[Stored dataset items]
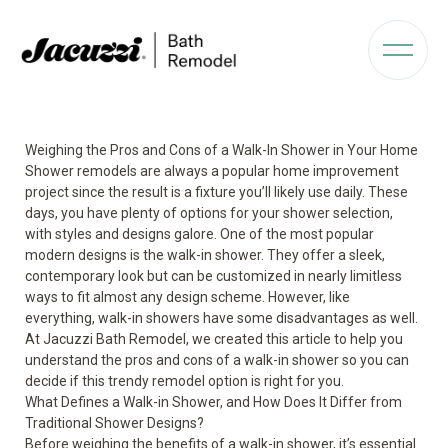
Weighing the Pros and Cons of a Walk-In Shower in Your Home
Shower remodels are always a popular home improvement
project since the result is a fixture you’ll likely use daily. These
days, you have plenty of options for your shower selection,
with styles and designs galore. One of the most popular
modern designs is the
walk-in shower.
They offer a sleek,
contemporary look but can be customized in nearly limitless
ways to fit almost any design scheme. However, like
everything, walk-in showers have some disadvantages as well.
At Jacuzzi Bath Remodel, we created this article to help you
understand the pros and cons of a walk-in shower so you can
decide if this trendy remodel option is right for you.
What Defines a Walk-in Shower, and How Does It Differ from
Traditional Shower Designs?
Before weighing the benefits of a walk-in shower, it’s essential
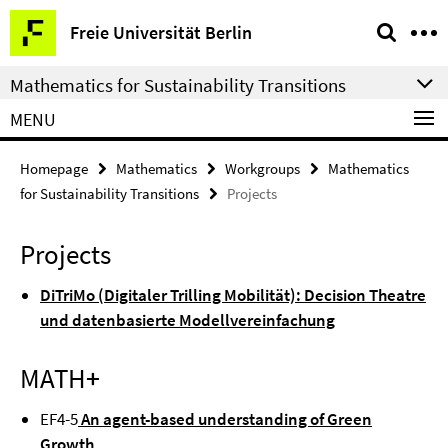
Springe
Service
Freie Universität Berlin
direkt
Navigation
zu
Mathematics for Sustainability Transitions
Inhalt
MENU
Homepage
Mathematics
Workgroups
Mathematics
for Sustainability Transitions
Projects
Projects
DiTriMo (Digitaler Trilling Mobilität): Decision Theatre
und datenbasierte Modellvereinfachung
MATH
+
EF4-5
An agent-based understanding of Green
Growth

### What you have to do
Return, word for word, the lines of the data above from the line with "contemporary look but" through the line with "understand the pros", inclusive.

### Response
contemporary look but can be customized in nearly limitless
ways to fit almost any design scheme. However, like
everything, walk-in showers have some disadvantages as well.
At Jacuzzi Bath Remodel, we created this article to help you
understand the pros and cons of a walk-in shower so you can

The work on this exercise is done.